_Exercise aim_
Select all lines in the records that include "Individual".

--------

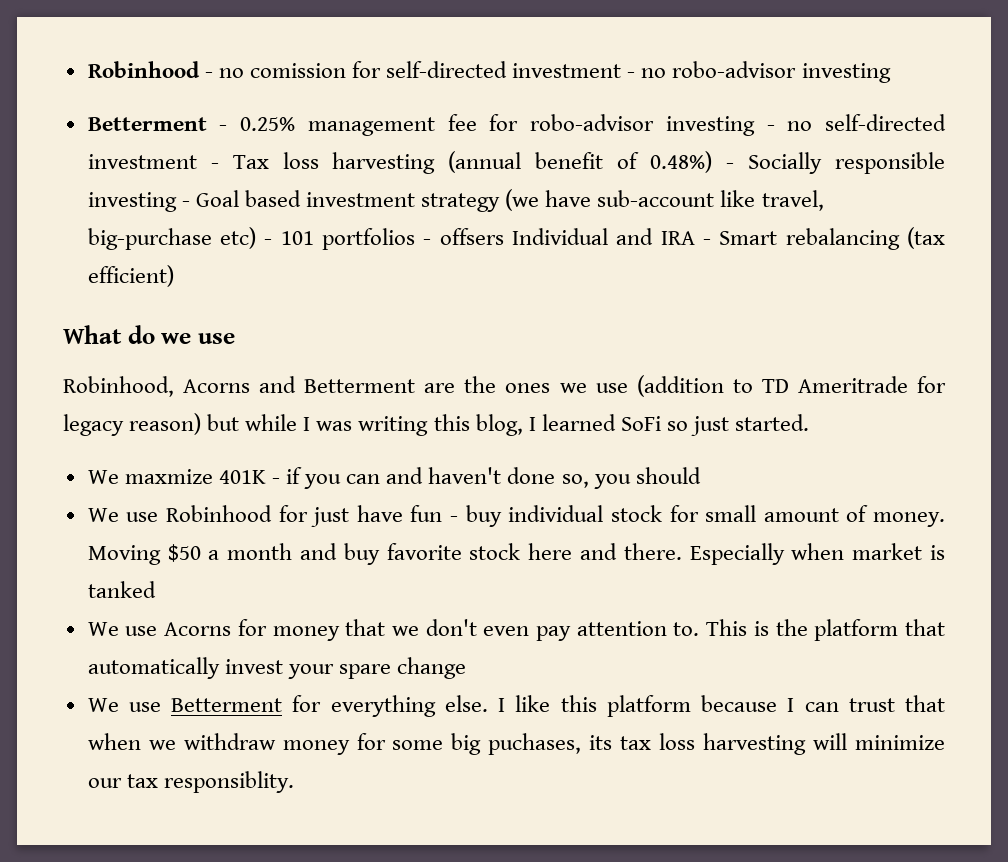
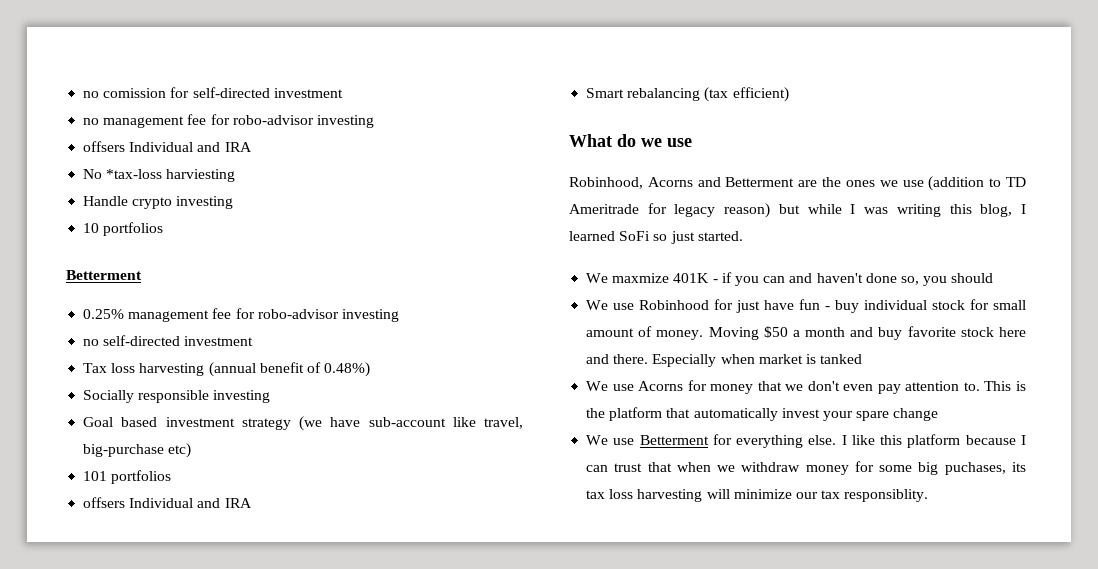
[87,61,213,78] Robinhood - -> (83, 94) none
[627,61,891,83] [87,117,228,131] - no robo-advisor investing // Betterment - -> [83,114,374,128] [83,141,252,152] [83,169,236,182] [83,196,234,209] [83,222,164,236] [66,270,142,280] // no management fee for robo-advisor investing // offsers Individual and IRA // No *tax-loss harviesting // Handle crypto investing // 10 portfolios // Betterment //
[766,125,775,131] - -> (399, 315) //
[210,163,219,169] - -> (254, 341) //
[726,163,735,169] - -> (371, 369) //
[181,201,190,207] - -> (271, 396) //
[264,239,273,245] - -> (192, 450) //
[423,228,712,245] - offsers Individual and IRA - -> [83,497,252,508] // offsers Individual and IRA //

--------

_Final answer_
[627,61,891,83] [87,117,228,131] - no robo-advisor investing // Betterment - -> [83,114,374,128] [83,141,252,152] [83,169,236,182] [83,196,234,209] [83,222,164,236] [66,270,142,280] // no management fee for robo-advisor investing // offsers Individual and IRA // No *tax-loss harviesting // Handle crypto investing // 10 portfolios // Betterment //
[423,228,712,245] - offsers Individual and IRA - -> [83,497,252,508] // offsers Individual and IRA //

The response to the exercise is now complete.